Main Results (Table 1, Traffic Signal Control)

Environment ARAM ERAM Park et al. GGF-PPO GGF-DQN Avg-DQN
Base-4 -1160 -1387 -1681 -1731 -1838 -2774
Asym-4 -2696 -2732 -3510 -3501 -3053 -4245
Asym-16 -15043 -17334 -23663 -21663 -17792 -27499

Ablation Study (Multi-Environment Results in Appendix)

Experiment Finding
Species conservation environment ARAM/ERAM significantly outperform baselines
MO-Reacher environment Same as above
Four-Room environment Same as above
\(\beta\) ablation Performance is stable when \(\beta\) is not close to 0 (ERAM) or 1 (ARAM)

Efficiency Comparison (Table 2, Training Time)
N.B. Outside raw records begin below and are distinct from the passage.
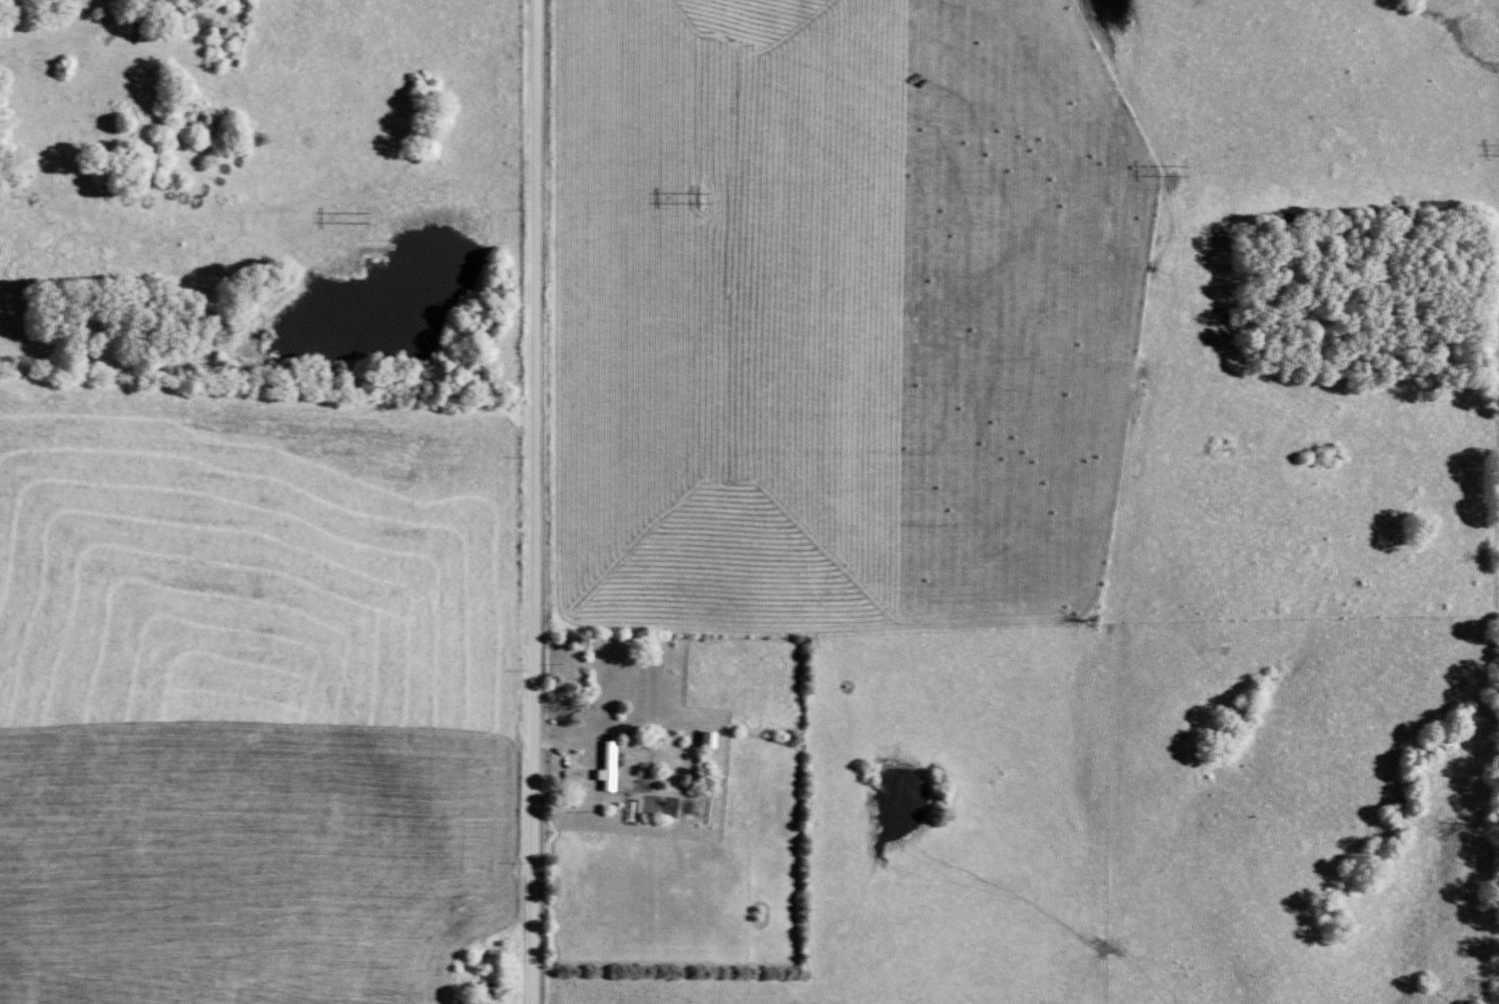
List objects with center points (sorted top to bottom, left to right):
power tower: (1174, 175)
power tower: (705, 202)
power tower: (359, 223)
road: (536, 502)
building: (616, 765)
Environment ERAM ARAM Park et al. GGF-PPO
Base-4 111 min 120 min 346 min 122 min
Asym-4 87 min 87 min 241 min 85 min
Asym-16 356 min 365 min 1125 min 394 min

Memory: ERAM/ARAM use approximately 13,704 parameters per weight update vs. 274,084 for Park et al. (a ~95% reduction).

Key Findings

  1. ARAM consistently achieves the best performance across all traffic signal control environments; ERAM ranks second.
  2. Compared to Park et al., training time is reduced by approximately 65–68% and memory usage by approximately 95%.
  3. ERAM exhibits last-iterate convergence (Figure 3), whereas Park et al. displays oscillatory behavior.
  4. Adaptive regularization (ARAM vs. ERAM) yields significant improvements at negligible additional cost.

Highlights & Insights

  1. Exploiting the max-min = min-max equivalence: In RL, value functions are non-concave in the policy, precluding direct application of the minimax theorem; however, equivalence holds in the regularized setting via a specialized construction.
  2. Closed-form weight update: Negative-entropy regularization combined with a KL-divergence Bregman yields a closed-form softmax solution, eliminating the iterative overhead of projected gradient descent.
  3. GGF-PPO as a special case: When \(\tau_w = 0\) and \(D_\psi(w, w_t)\) is removed, the proposed method reduces to GGF-PPO (with \(w\) becoming a one-hot vector).
  4. Last-iterate convergence: More practically useful than average-iterate convergence—the final policy can be deployed directly without maintaining a historical average.

Limitations & Future Work

  1. Theoretical analysis of ARAM is left for future work; current convergence guarantees apply only to ERAM in the tabular setting.
  2. The regularization coefficients \(\tau\) and \(\tau_w\) introduce approximation error; the optimal solution deviates from the unregularized case by a term linear in \(\tau\) and \(\tau_w\).
  3. Theoretical analysis in the tabular setting does not directly extend to deep RL (though empirical PPO substitution proves effective).
  4. For large \(K\) (Asym-16: \(K=16\)), performance gaps narrow; scaling efficiency to even larger \(K\) remains to be verified.
  5. The sample complexity \(\tilde{O}(K / ((1-\gamma)^3 \epsilon^6 \epsilon_{acc}^2))\) has a strong dependence on \(\epsilon\).
  • vs. Park et al. (2024): The latter employs a double loop with zeroth-order gradient estimation and projected gradient descent, guaranteeing only average-iterate convergence. The proposed method uses a single loop with closed-form updates and last-iterate convergence, achieving approximately 95% efficiency gains.
  • vs. GGF-PPO (Siddique et al., 2021): GGF-PPO optimizes only the worst dimension per batch (one-hot \(w\)); this work simultaneously considers multiple dimensions via entropy regularization.
  • vs. APMD (Abe et al., 2024): APMD assumes smooth monotone games, which does not apply to RL where value gradients are non-monotone.
  • Insight: The game-theoretic perspective connects MORL to equilibrium computation; the regularization technique (negative entropy → closed-form solution) is also worth borrowing for other constrained RL problems.

Rating

⭐⭐⭐⭐⭐ (5/5)

The paper tightly integrates theory and practice: the game-theoretic reformulation is elegant, the closed-form weight update is practical, and the last-iterate convergence guarantee represents a meaningful advance. Experiments on real-world traffic signal control substantially outperform baselines, with a 95% memory reduction and 65% training time reduction offering strong practical value. The adaptive regularization in ARAM further enhances performance. Code is publicly available.